Extracted text:
★ ★ ★ ★ ★ ★ ★
Heart Like a Sky took its toll on all of us. It was the beginning of the end, as far as I was concerned.
— – Tony Hadley
Hadley described his emotional state while making the album as a "breakdown" because of the anxiety, sleeplessness, sweaty palms and tightness in the chest he experienced before each recording session. As to the reason for the breakdown, he explained, "The album was weak. I had no faith in the songs, my confidence had gone, and I had no idea where we were going as a band." He was also reluctant about the fact that they were recording at several studios (Note: "As with Diamond, we traipsed from one studio to another; in all, we recorded at Westside, Townhouse, Air, Olympic and Mayfair. We were all over the place. There was no cohesion.") and that there was new recording technology being used. (Note: "Suddenly, we had the advent of new technology. It seemed that recording was no longer so much about playing as programming. I don't think any of us had a problem with technological innovation. It's just that, at the time, it was new and no one really knew what they were doing.") He believed that Gary Kemp thought he could produce the album by himself. (Note: "Programming, in itself, wasn't going to produce a better album. I don't actually believe it was about using new techniques anyway. I think Gary [Kemp] thought he could do it more or less by himself. Not that he ever said as much.") He wrote,

As a result there was a sense of detachment about Heart Like A Sky. It was Gary Kemp in tandem with the producer, Gary Langan, saying, This is how it’s going to be. The rest of us weren’t all that involved and it showed. It was like working in a vacuum and it sucked the life out of the band, sucked the life out of the songs. The whole process became difficult and unsatisfactory. Ultimately, the record had no soul.

Hadley felt pressure from Kemp about the quality of his vocals while recording "Empty Spaces", a song Kemp wrote about the end of the relationship with his previous girlfriend, so much so that Kemp eventually wanted to split the vocals with him. Hadley told him, "I'm the lead singer of this fucking band. Now fuck off." Hadley later infuriated Kemp when he criticized his lyrics for "Windy Town" but was able to calm him down. Hadley recorded the new lines for it that Kemp gave him but was still unhappy with how they sounded.

In the end, we spent £600,000 - an obscene amount of money - making a dire album.
— – Tony Hadley
The disruption of the recording of the album caused by the rehearsal for The Krays led Gary Kemp to believe that the three band members not involved in the film saw the Kemps as being "unfaithful". He felt this was an unfair assessment considering his dedication to the band from its very beginnings. (Note: "For the rest of the band, the movie must have felt as though we were being unfaithful towards them. For my part, I felt they were being unfair, given all the commitment to the band I'd shown over the years.") In his 2009 autobiography I Know This Much: From Soho to Spandau, he wrote that his anger over the situation made him realize, "Self-preservation was suddenly everything." Because of the amount of work he had put into the demos for the new album, he decided he wanted a production credit that was separate from the band. (Note: "I called Dagger and told him that I wanted to be individually credited for production on the new album as I'd done so much work on the demos. I'd always spent a great deal of time in the studio and the band had had joint production credits with Swain and Jolley as well as with Gary Langan, but this time I wanted some personal recognition.") Hadley and Keeble were upset when they heard and objected, but Dagger insisted they cooperate and finish the album. (Note: "Dagger explained that Gary Kemp wanted a separate production credit on Heart Like A Sky. There was an almighty row. It was out of order… I objected to a separate production credit for Gary Kemp. John Keeble objected. Dagger wanted us to go along with it for an easy life. He rode roughshod over our views and made it clear he was right behind Gary. He told us to get on and finish the record.")
★ ★ ★ ★ ★ ★ ★
Study material:
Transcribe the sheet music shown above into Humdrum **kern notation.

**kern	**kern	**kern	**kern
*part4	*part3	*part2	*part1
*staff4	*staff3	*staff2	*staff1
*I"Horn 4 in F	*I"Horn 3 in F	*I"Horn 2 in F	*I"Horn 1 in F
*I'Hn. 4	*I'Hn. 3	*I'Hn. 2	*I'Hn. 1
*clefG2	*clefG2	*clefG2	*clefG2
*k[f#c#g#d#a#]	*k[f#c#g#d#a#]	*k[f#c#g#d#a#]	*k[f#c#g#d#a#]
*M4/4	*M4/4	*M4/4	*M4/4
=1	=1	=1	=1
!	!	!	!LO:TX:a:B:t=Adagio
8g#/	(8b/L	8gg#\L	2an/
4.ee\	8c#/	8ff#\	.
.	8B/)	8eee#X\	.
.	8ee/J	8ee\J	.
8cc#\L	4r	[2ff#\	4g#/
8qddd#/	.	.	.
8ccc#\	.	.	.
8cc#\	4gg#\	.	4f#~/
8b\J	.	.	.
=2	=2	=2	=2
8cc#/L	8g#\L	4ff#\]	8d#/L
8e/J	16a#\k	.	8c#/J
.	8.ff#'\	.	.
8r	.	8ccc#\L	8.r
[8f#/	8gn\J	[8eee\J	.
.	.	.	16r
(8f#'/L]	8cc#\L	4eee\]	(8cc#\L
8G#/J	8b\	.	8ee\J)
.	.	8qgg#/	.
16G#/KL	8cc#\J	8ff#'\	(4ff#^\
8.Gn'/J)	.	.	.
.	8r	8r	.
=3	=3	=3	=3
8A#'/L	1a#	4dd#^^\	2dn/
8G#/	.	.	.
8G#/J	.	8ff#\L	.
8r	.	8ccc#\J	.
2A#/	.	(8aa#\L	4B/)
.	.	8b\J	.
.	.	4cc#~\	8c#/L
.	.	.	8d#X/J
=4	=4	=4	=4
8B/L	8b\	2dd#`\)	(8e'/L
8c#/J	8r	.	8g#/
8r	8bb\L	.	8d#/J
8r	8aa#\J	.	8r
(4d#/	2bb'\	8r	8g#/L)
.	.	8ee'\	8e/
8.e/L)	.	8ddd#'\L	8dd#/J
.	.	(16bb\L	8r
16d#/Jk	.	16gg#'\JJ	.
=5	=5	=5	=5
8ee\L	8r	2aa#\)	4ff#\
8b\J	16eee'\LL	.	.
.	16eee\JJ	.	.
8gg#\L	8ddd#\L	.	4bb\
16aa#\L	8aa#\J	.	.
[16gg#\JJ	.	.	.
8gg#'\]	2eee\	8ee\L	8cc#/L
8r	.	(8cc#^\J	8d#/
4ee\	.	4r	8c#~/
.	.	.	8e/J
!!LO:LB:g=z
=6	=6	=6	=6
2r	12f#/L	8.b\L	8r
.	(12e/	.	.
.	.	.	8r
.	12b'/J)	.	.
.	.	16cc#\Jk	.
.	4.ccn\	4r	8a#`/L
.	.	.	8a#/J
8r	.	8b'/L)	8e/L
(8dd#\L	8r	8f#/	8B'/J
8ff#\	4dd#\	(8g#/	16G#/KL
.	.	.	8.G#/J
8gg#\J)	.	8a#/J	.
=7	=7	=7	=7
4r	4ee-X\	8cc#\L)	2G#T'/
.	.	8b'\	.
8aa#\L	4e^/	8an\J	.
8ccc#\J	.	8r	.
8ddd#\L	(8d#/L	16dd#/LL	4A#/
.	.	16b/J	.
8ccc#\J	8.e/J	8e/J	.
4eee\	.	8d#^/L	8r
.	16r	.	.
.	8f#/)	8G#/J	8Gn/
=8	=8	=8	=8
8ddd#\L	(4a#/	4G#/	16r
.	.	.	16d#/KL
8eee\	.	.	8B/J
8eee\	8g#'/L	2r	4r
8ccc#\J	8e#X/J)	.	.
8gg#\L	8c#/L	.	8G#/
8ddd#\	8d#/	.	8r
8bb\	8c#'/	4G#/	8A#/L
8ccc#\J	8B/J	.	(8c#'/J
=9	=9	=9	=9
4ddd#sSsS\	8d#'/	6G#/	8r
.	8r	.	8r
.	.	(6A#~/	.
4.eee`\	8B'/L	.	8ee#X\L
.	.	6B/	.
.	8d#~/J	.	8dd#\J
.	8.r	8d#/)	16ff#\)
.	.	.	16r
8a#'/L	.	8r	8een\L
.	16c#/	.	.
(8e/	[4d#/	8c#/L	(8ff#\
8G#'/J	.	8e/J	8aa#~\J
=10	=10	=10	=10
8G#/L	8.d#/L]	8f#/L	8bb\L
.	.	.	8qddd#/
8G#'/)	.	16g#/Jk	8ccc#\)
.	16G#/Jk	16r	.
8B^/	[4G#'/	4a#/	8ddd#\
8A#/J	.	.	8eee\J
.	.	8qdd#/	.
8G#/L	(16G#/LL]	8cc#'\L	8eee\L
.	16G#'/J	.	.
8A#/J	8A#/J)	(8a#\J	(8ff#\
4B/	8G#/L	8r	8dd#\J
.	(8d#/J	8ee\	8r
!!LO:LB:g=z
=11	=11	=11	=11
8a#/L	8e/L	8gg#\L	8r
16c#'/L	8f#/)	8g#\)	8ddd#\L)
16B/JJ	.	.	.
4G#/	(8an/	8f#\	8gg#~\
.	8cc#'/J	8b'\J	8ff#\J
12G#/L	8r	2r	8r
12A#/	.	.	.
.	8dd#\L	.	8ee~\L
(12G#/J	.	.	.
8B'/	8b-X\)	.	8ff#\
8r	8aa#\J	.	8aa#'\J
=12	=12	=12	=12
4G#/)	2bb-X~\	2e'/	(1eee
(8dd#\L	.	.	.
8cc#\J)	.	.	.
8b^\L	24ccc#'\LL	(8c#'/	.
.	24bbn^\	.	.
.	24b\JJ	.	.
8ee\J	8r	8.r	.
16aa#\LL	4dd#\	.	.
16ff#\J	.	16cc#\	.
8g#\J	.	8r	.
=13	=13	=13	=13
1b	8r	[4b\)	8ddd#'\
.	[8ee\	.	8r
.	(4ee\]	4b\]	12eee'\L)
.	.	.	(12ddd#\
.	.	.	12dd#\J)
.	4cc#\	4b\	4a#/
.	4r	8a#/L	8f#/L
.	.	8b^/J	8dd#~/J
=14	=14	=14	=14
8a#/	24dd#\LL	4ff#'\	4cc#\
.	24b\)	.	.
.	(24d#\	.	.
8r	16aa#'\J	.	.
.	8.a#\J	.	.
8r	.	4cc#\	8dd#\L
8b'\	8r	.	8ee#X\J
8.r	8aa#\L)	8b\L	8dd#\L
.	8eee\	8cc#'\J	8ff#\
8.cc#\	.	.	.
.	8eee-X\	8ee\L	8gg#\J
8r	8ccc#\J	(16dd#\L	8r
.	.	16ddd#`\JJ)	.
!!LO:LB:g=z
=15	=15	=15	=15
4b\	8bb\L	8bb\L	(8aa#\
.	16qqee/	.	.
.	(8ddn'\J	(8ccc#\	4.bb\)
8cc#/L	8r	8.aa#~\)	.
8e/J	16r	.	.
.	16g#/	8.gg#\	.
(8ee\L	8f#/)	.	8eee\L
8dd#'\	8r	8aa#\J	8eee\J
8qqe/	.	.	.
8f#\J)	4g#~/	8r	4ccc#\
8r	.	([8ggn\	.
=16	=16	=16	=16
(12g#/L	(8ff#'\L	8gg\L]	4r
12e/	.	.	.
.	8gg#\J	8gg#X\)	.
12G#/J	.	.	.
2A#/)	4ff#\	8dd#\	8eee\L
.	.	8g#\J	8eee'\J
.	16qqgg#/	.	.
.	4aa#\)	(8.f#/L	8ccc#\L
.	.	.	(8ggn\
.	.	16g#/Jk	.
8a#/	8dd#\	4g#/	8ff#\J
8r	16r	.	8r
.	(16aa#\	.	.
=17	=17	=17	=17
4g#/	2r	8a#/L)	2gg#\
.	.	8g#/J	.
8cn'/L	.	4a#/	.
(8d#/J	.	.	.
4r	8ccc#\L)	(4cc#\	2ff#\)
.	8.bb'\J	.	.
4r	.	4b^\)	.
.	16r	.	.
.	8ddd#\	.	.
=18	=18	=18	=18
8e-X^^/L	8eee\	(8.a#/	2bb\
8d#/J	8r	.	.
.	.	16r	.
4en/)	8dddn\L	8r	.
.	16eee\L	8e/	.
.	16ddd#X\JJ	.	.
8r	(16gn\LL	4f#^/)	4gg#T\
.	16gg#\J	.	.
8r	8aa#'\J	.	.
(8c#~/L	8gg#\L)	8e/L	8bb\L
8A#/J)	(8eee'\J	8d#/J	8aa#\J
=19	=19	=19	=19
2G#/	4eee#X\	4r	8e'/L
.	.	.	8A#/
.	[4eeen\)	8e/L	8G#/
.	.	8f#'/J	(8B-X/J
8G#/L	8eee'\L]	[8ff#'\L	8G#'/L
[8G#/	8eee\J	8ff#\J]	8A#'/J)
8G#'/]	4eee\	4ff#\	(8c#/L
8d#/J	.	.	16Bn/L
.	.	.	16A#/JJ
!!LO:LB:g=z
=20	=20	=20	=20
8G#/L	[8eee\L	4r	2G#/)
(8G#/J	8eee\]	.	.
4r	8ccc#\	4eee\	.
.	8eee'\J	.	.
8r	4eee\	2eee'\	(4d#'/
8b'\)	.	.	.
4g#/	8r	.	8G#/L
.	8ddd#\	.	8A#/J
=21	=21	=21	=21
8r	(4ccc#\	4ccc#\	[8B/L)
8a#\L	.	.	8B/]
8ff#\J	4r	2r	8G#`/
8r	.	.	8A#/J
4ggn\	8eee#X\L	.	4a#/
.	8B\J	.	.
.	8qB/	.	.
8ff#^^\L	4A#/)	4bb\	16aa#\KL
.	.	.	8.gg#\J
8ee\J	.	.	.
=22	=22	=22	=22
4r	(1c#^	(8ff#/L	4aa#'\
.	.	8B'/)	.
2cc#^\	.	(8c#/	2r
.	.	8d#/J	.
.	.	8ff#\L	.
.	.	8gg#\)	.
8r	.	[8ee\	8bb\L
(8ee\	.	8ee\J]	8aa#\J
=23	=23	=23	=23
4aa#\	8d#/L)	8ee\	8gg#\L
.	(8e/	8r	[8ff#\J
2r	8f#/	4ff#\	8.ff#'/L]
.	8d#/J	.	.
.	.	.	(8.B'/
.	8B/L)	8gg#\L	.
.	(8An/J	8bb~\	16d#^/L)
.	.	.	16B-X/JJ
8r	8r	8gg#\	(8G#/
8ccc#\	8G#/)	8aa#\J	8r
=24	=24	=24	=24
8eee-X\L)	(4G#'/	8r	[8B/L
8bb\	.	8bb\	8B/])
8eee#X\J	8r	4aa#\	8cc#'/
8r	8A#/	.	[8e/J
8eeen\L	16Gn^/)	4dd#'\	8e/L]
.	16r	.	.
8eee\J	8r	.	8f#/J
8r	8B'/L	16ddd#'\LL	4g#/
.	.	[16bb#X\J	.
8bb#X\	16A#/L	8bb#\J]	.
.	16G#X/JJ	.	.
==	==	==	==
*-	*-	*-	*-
★ ★ ★ ★ ★ ★ ★
Task A: List the studios where the album was recorded, as named in the text about the making of Heart Like a Sky.
Task B: Write out the stretch of the Heart Like a Sky text from "Hadley felt pressure" through "a dire album.", switching "vocals" to "singing".

Response box A: Westside, Townhouse, Air, Olympic, Mayfair

Response box B:
Hadley felt pressure from Kemp about the quality of his singing while recording "Empty Spaces", a song Kemp wrote about the end of the relationship with his previous girlfriend, so much so that Kemp eventually wanted to split the singing with him. Hadley told him, "I'm the lead singer of this fucking band. Now fuck off." Hadley later infuriated Kemp when he criticized his lyrics for "Windy Town" but was able to calm him down. Hadley recorded the new lines for it that Kemp gave him but was still unhappy with how they sounded.

In the end, we spent £600,000 - an obscene amount of money - making a dire album.